Ce qu'il entendait par l'union des chrétiens, Merle d'Aubigné l'a expliqué dans un de ses discours:

«C'est une qualité de l'esprit humain d'être infiniment divers, on ne la lui ôtera pas. Il y a dans l'âme des nuances différentes qu'il faut satisfaire. L'unité d'organisation n'est pas la chose la plus nécessaire dans l'Église. En s'en préoccupant trop, on court deux dangers: le premier, de nuire à la fois à l'unité et à l'union, en rassemblant des éléments qui, n'étant pas suffisamment homogènes, se heurteront, et le second, de chercher tant la forme qu'on perd la vie...

La grande œuvre à faire, c'est la recherche de l'union des cœurs, l'union dans la confession, l'union dans l'action. Ne sommes-nous pas un seul corps mystique en Jésus-Christ ?...

Le XVIe siècle fut celui d`une grande séparation. Que le XIXe devienne, par les prières et les travaux de la Réforme, le siècle d'un grand rapprochement!»

Les mouvements récents pour la foi et pour l'action auraient-ils entièrement satisfait l'orthodoxie de notre professeur? Leurs bases lui auraient sans doute paru d'une largeur un peu inquiétante. Mais ne peut-on pas penser que, vivant de nos jours, il aurait marché avec son temps et aurait salué avec joie Stockholm, Lausanne, et les «Groupes d'Oxford»?


Voyons maintenant Merle d'Aubigné en voyage, non pas en dilettante, mais pour travailler à son idéal de rapprochement et d'union.
«Un penchant puissant me porte vers la France», avait-il écrit à son ami Du Pasquier, lorsque des appels lui étaient parvenus de Montauban et de Paris.
Quand il disait un peu tristement: «Nous ne sommes que des proscrits», n'était-ce pas la nostalgie du pays de ses ancêtres qui se réveillait en lui? Aussi, quelle joie, lors de ses passages à Paris, de se trouver plongé dans l'atmosphère si chaude de la Maison des Missions, ou entouré de l'espiègle et nombreuse nichée de Frédéric Monod, ou encore installé au foyer musical et rayonnant des Lutteroth!

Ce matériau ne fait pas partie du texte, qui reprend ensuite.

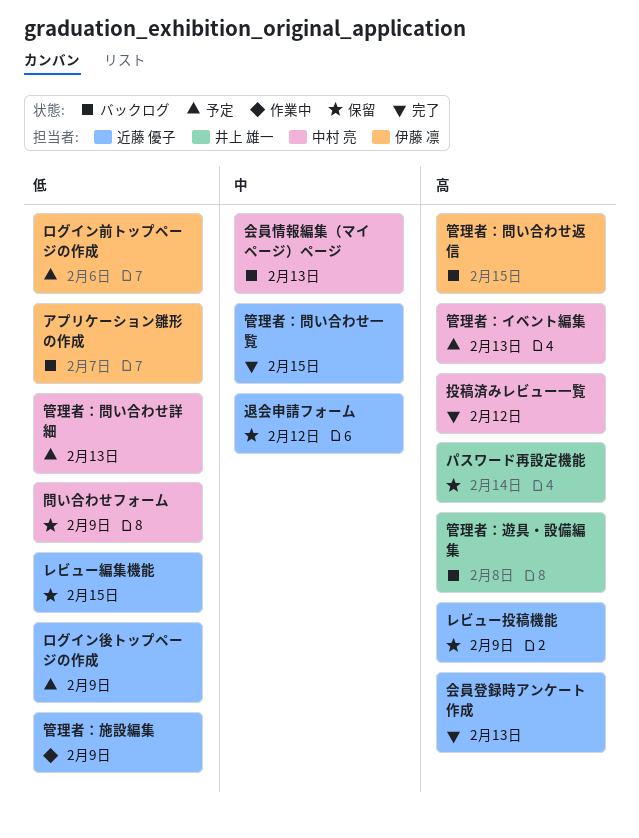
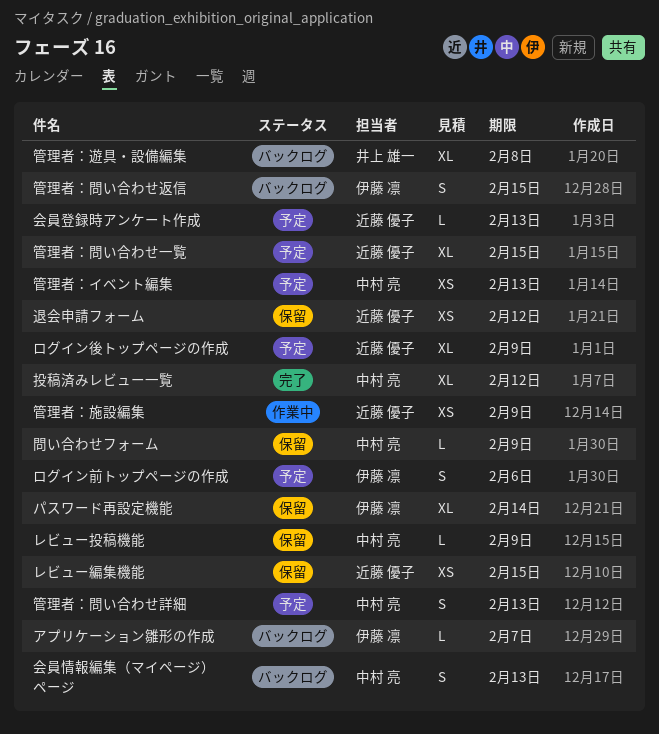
パスワード再設定機能, owner: 井上 雄一 -> 伊藤 凛
レビュー投稿機能, owner: 近藤 優子 -> 中村 亮
会員登録時アンケート作成, status: 完了 -> 予定
管理者：問い合わせ一覧, status: 完了 -> 予定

Un été, c'était en 1843, Merle d'Aubigné fit une tournée dans la Drôme, le Gard et les Alpes-Maritimes pour faire visite à ses anciens élèves. Le voyage fut intéressant et mouvementé: trajets où l'on est mouillé jusqu'aux os dans une charrette, ou renfermé dans l'étroit coupé d'une diligence. Nuits passées dans une étable de montagnard ou dans le logement exigu d'un évangéliste. Repas de châtaignes, de pain noir et de piquette, ou souper trop plantureux chez une ménagère fière d'honorer le professeur de Genève.

Ami Bost décrit ainsi ces réunions dans les cuisines et les granges où s'entassaient des femmes en coiffes et des paysans en sabots:

«Le passage du moindre pasteur, en ces temps-là, prenait les proportions d'un événement, presque d'un météore. Vite on convoquait une assemblée, où accouraient vingt, cinquante, cent, deux cents personnes pour entendre avec joie, comme une grande nouveauté, comme une merveille, cet Évangile que nous savons maintenant par cœur. Hélas, bien plus que nous ne l'avons dans le cœur!»

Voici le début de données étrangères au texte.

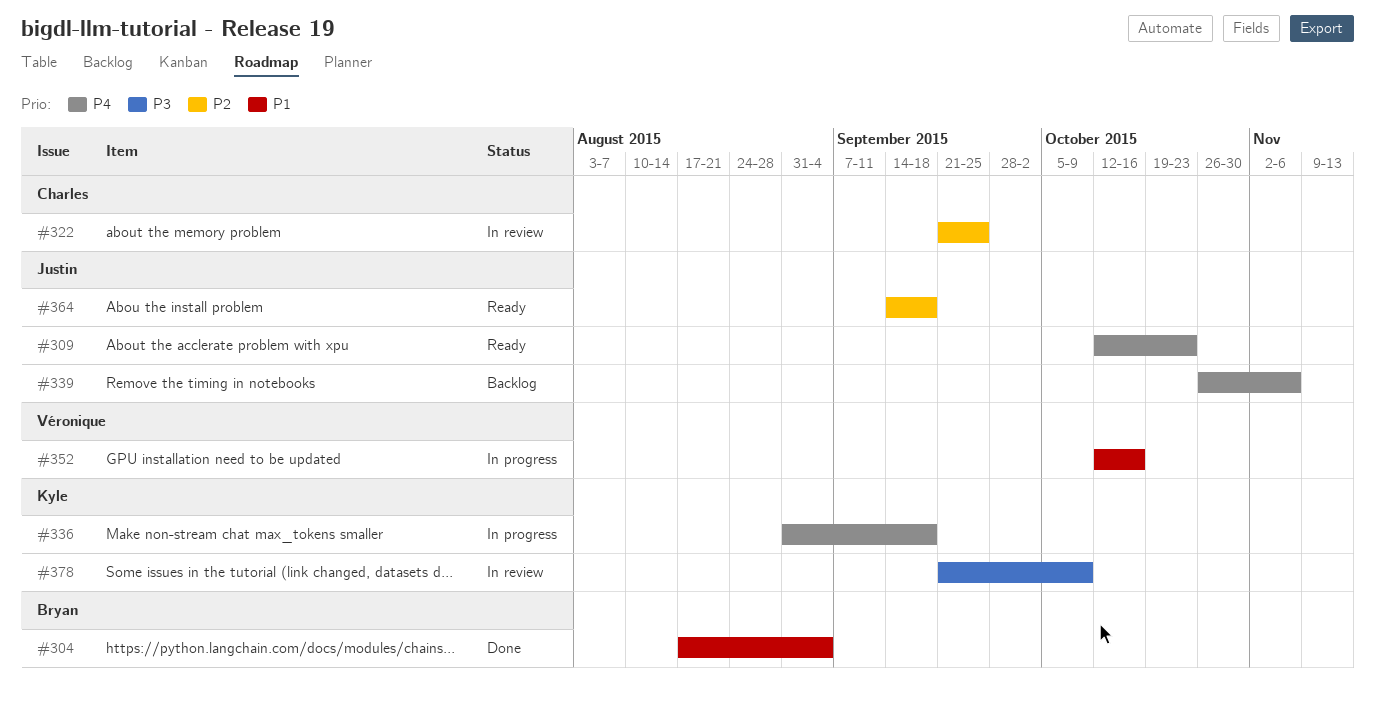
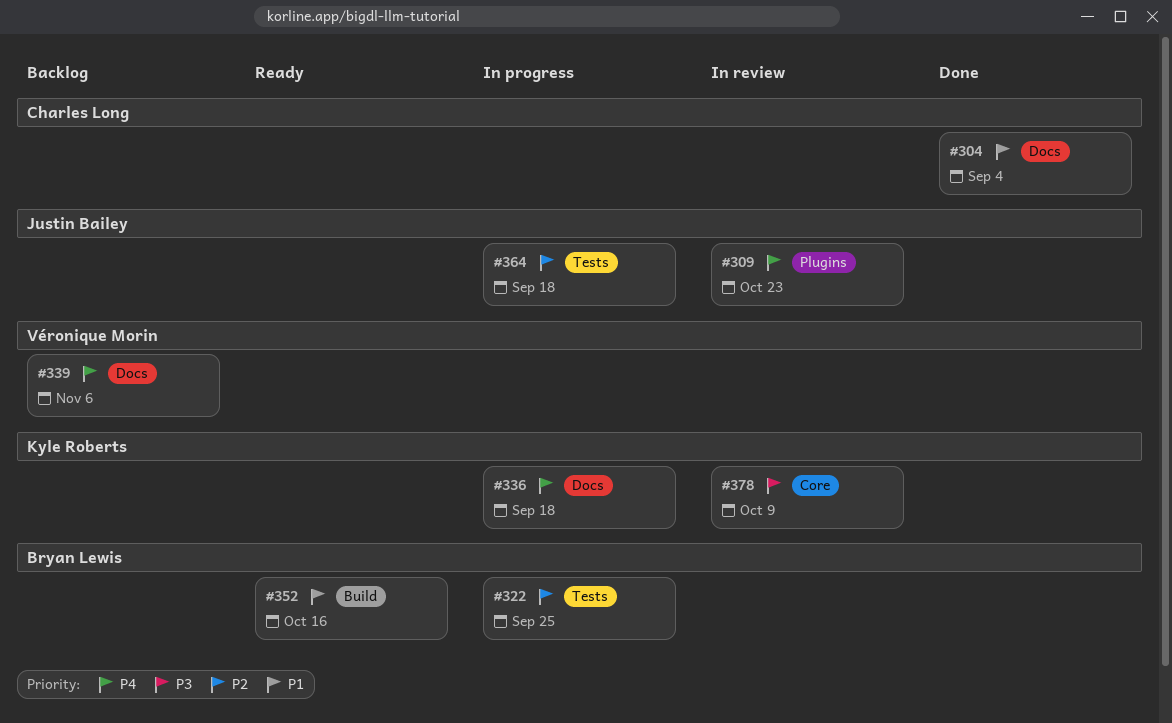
#304, owner: Bryan Lewis -> Charles Long
#309, status: Ready -> In review
#322, status: In review -> In progress
#322, owner: Charles Long -> Bryan Lewis
#339, owner: Justin Bailey -> Véronique Morin
#352, status: In progress -> Ready
#352, owner: Véronique Morin -> Bryan Lewis
#364, status: Ready -> In progress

En 1847, Merle d'Aubigné fit avec l'un de ses neveux le voyage classique en Italie. Embarqué à Gênes, il arrive à Naples où il prend contact avec le Midi lumineux et pittoresque. Puis, un soir, au coucher du soleil, il roule vers la ville immortelle au moment où les aqueducs rompus allongent leurs ombres sur la campagne romaine. Au clair de lune on passe près du Colisée. Que de passions ont fermenté dans cette cuve immense!

Dès le lendemain il fait connaissance de la Rome antique. Du sommet d'une tour du Capitole il essaie de s'orienter dans ce dédale de temples, d'arcs de triomphe, de portiques, de colonnades qui s'entassent sous ses pieds. Son imagination anime ces ruines. Il voit passer ici les vestales en robes blanches, là les prêtres conduisant leurs victimes, sur la Voie sacrée des triomphateurs à cheval suivis de soldats et de prisonniers, et là-bas, autour du Colisée, les foules courant au spectacle. La Rome païenne se dresse devant lui avec tout son attrait et toute son horreur. Ses auteurs latins lui reviennent à la mémoire. Il se remet à leur école au Forum, au Palatin, partout où se dressent et s'écroulent les vestiges du passé. Avec soin il examine les pierres descellées et les bas-reliefs, dont il transcrit les inscriptions parce que l'histoire de tous les temps le passionne. Au Panthéon, il éprouve comme une détente: éclat du soleil, rayon de lune, nuage noir, azur infini, tout ce qui passe dans le ciel s'aperçoit par la large ouverture du dôme. «Une communication perpétuelle, sans intermédiaire, entre le ciel et l'homme, quel beau symbole!»

Mais ce sont les images des Catacombes qui le touchent le plus: ancres et colombes, agneaux et poissons, palmes et lyres. De ces fresques et de ces sculptures, il se dégage tant de sérénité, de repos, de douceur, une impression si pure de l'éclosion et des victoires du christianisme naissant!
Le culte en esprit et en vérité, le théologien de Genève ne le cherche même pas dans la Rome papale.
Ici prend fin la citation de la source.